**DATA UNDER STUDY**
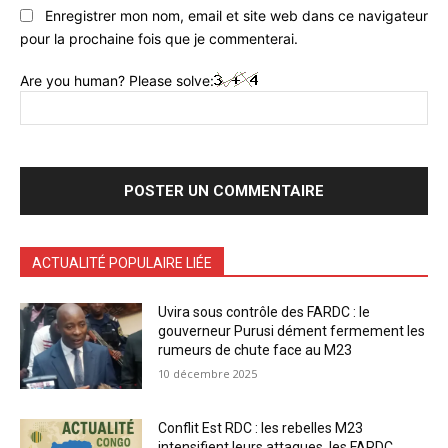
Enregistrer mon nom, email et site web dans ce navigateur
pour la prochaine fois que je commenterai.
Are you human? Please solve:
ACTUALITÉ POPULAIRE LIÉE
Uvira sous contrôle des FARDC : le
gouverneur Purusi dément fermement les
rumeurs de chute face au M23
10 décembre 2025
Conflit Est RDC : les rebelles M23
intensifient leurs attaques, les FARDC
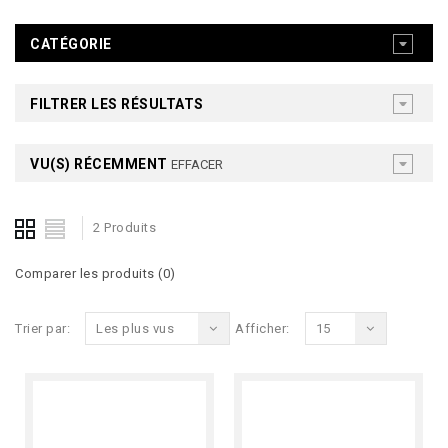
CATÉGORIE
FILTRER LES RÉSULTATS
VU(S) RÉCEMMENT
EFFACER
2 Produits
Comparer les produits (0)
Trier par:
Les plus vus
Afficher:
15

**TRY IT**
Show every line in the listing above that carries the word "FARDC".

**EXERCISE ANSWER**
Uvira sous contrôle des FARDC : le
intensifient leurs attaques, les FARDC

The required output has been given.